Exercise requirements :: Given the records below, would you repeat exactly the lines that begin at the one containing "agriculture ni terres" and end at the one containing "du commerce mondial. Une crise qui touche", inclusive?

Stored data ::
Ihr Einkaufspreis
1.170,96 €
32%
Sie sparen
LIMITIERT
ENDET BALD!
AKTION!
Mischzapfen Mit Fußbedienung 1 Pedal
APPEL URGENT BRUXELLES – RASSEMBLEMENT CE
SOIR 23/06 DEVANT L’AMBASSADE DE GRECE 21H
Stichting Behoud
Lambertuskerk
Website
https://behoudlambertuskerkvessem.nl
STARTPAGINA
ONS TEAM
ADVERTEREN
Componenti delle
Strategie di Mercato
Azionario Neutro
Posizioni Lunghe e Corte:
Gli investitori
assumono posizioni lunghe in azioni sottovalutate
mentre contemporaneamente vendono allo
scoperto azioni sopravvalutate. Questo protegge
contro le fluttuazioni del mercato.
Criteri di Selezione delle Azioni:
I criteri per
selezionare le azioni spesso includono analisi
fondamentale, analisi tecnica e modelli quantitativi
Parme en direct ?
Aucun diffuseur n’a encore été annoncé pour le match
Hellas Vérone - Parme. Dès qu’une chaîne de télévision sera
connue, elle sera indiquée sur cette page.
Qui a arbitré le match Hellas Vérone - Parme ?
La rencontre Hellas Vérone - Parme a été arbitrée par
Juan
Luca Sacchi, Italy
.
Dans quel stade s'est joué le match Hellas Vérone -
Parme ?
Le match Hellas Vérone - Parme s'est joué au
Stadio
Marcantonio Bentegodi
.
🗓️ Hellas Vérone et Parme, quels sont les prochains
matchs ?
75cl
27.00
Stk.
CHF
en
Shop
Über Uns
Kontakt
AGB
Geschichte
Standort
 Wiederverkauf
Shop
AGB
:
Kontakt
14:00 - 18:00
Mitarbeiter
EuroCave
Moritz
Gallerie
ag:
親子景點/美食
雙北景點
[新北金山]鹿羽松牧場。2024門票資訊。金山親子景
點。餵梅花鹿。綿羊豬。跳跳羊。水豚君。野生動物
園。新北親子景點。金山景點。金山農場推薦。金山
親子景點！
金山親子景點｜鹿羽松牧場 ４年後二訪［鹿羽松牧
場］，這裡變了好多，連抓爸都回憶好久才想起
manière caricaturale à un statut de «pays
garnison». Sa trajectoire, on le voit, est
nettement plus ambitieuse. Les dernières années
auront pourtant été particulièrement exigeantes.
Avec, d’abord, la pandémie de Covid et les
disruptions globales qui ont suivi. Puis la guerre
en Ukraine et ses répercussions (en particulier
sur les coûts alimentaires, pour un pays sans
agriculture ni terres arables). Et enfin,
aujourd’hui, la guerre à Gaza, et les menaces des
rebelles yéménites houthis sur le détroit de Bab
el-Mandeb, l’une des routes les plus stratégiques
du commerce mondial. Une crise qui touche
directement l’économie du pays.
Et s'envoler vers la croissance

Output of the task ::
agriculture ni terres arables). Et enfin,
aujourd’hui, la guerre à Gaza, et les menaces des
rebelles yéménites houthis sur le détroit de Bab
el-Mandeb, l’une des routes les plus stratégiques
du commerce mondial. Une crise qui touche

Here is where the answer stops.